Kremlin spokesman Dmitry Peskov said the calls from the Finnish and Estonian leaders “can only be viewed extremely negatively.”

“Any attempt to isolate Russians or Russia is a process that has no prospects,” he told reporters on Tuesday. “In their unfriendliness, many of these countries slip into forgetfulness, and they resort to statements that we heard from several European countries in the center of Europe 80 years ago,” he said, in another allusion to the Nazis.

After the E.U. barred air travel from Russia in February, the last remaining passenger rail link between St. Petersburg and the Helsinki stopped the following month. But Marin said Russians were entering the Schengen zone overland via countries that issue Schengen visas, such as Finland, Estonia and Latvia.

Once entering on a tourist visa, the Schengen zone allows people to move freely within 26 countries – 22 of the 27 E.U. members plus Iceland, Liechtenstein, Norway and Switzerland.

Latvia has already stopped issuing entry visas to Russian citizens, with effect from August 1, and Latvian Foreign Minister Edgars Rinkevics has called on all E.U. member states to follow its example.

Tourism is a major industry for Europe, accounting for half of the world’s tourist arrivals according to the U.N. World Tourism Organization. The debate comes at a time when the industry is working hard to recover following the COVID-19 pandemic.

According to data from the Russian Border Service, Russian citizens in 2019 – pre-pandemic – made a total of 48,072,285 trips to 176 foreign countries and territories.

The service does not provide a cumulative total for E.U. countries, but several of them fell within the top ten for 2019 – Finland (3,962,865 trips), Estonia (1,890 452), Germany (1,426,262), and Italy (1,361,946).

Germany’s federal government reacted cautiously to the calls.

“[A proposal] has been submitted by some countries to the E.U. and is thus on the agenda. The German government will now have to hold discussions on it between Cabinet members and within the E.U.,” cabinet spokesman Steffen Hebestreit said on Tuesday. “These discussions have not been completed, so I cannot report interim results.”

A spokeswoman for the Federal Foreign Office raised concerns, however, warning in an interview with the public affairs television program Tagesschau that suspending the issuing of visas to Russians would not only affect tourism, but also relatives of Russians living in the E.U. as well as students.

Estonia last July already stopped issuing visas or residence permits to Russians wanting to enter for study purposes.

Interior Minister Lauri Läänemets said on Tuesday he was not in favor of introducing exemptions to visa restrictions on Russians, for students or anyone else.

“Estonia has said that the war in Ukraine must end and that all sanctions against citizens of the Russian state apply equally,” he said. “That includes those students who are in Estonia,” he added, but said students currently completing their studies in the country would not be affected.

“The question is what will happen to these students afterwards,” Läänemets said. “In the past, before the sanctions were imposed, they had the possibility to stay in Estonia if they wanted to work, to apply for a residence permit here.
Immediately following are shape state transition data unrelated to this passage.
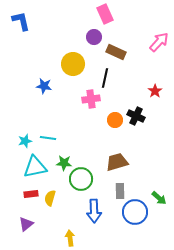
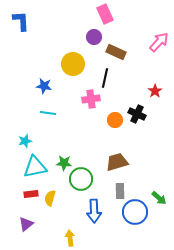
blue L-shape: rotated 10 degrees clockwise
black cross: moved 1 px right, 2 px up
cyan line: moved 25 px up
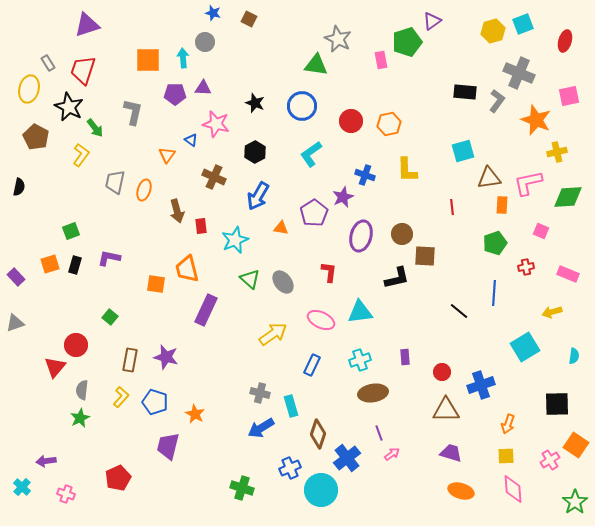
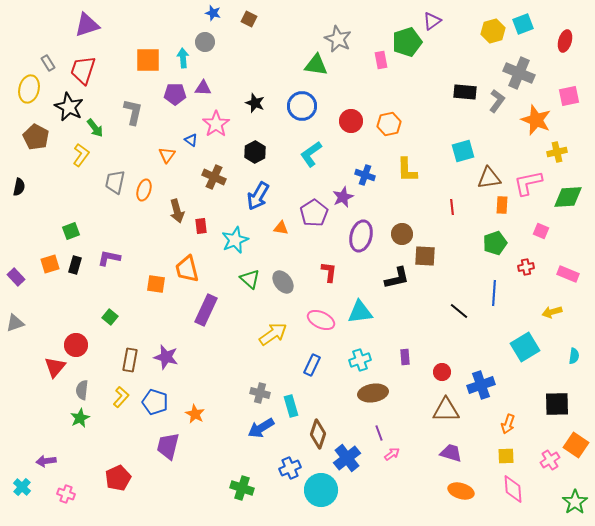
pink star at (216, 124): rotated 24 degrees clockwise
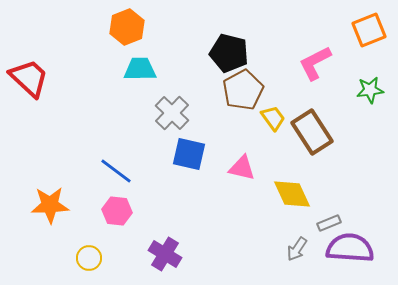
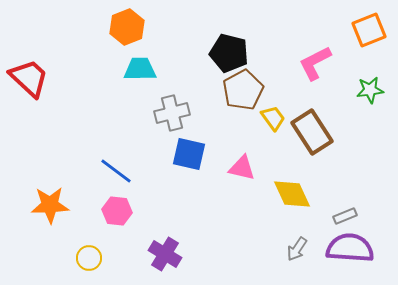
gray cross: rotated 32 degrees clockwise
gray rectangle: moved 16 px right, 7 px up
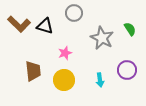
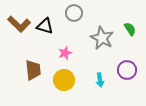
brown trapezoid: moved 1 px up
Today, they do not have that opportunity.”

Estonian Student Unions head Marcus Ehasoo said both Russian and Belarusian students who wanted to stay should be allowed to do so.

““It is important to recognize that it has been young people in both countries who have been trying to instigate the overthrow of the incumbent regimes and a turn of their countries towards democracy,” he told the Estonian news service ERR.

“We could therefore see Russian and Belarusian students studying in Estonia as an opportunity to contribute further [by allowing] young people to experience the difference between democratic and authoritarian regimes.”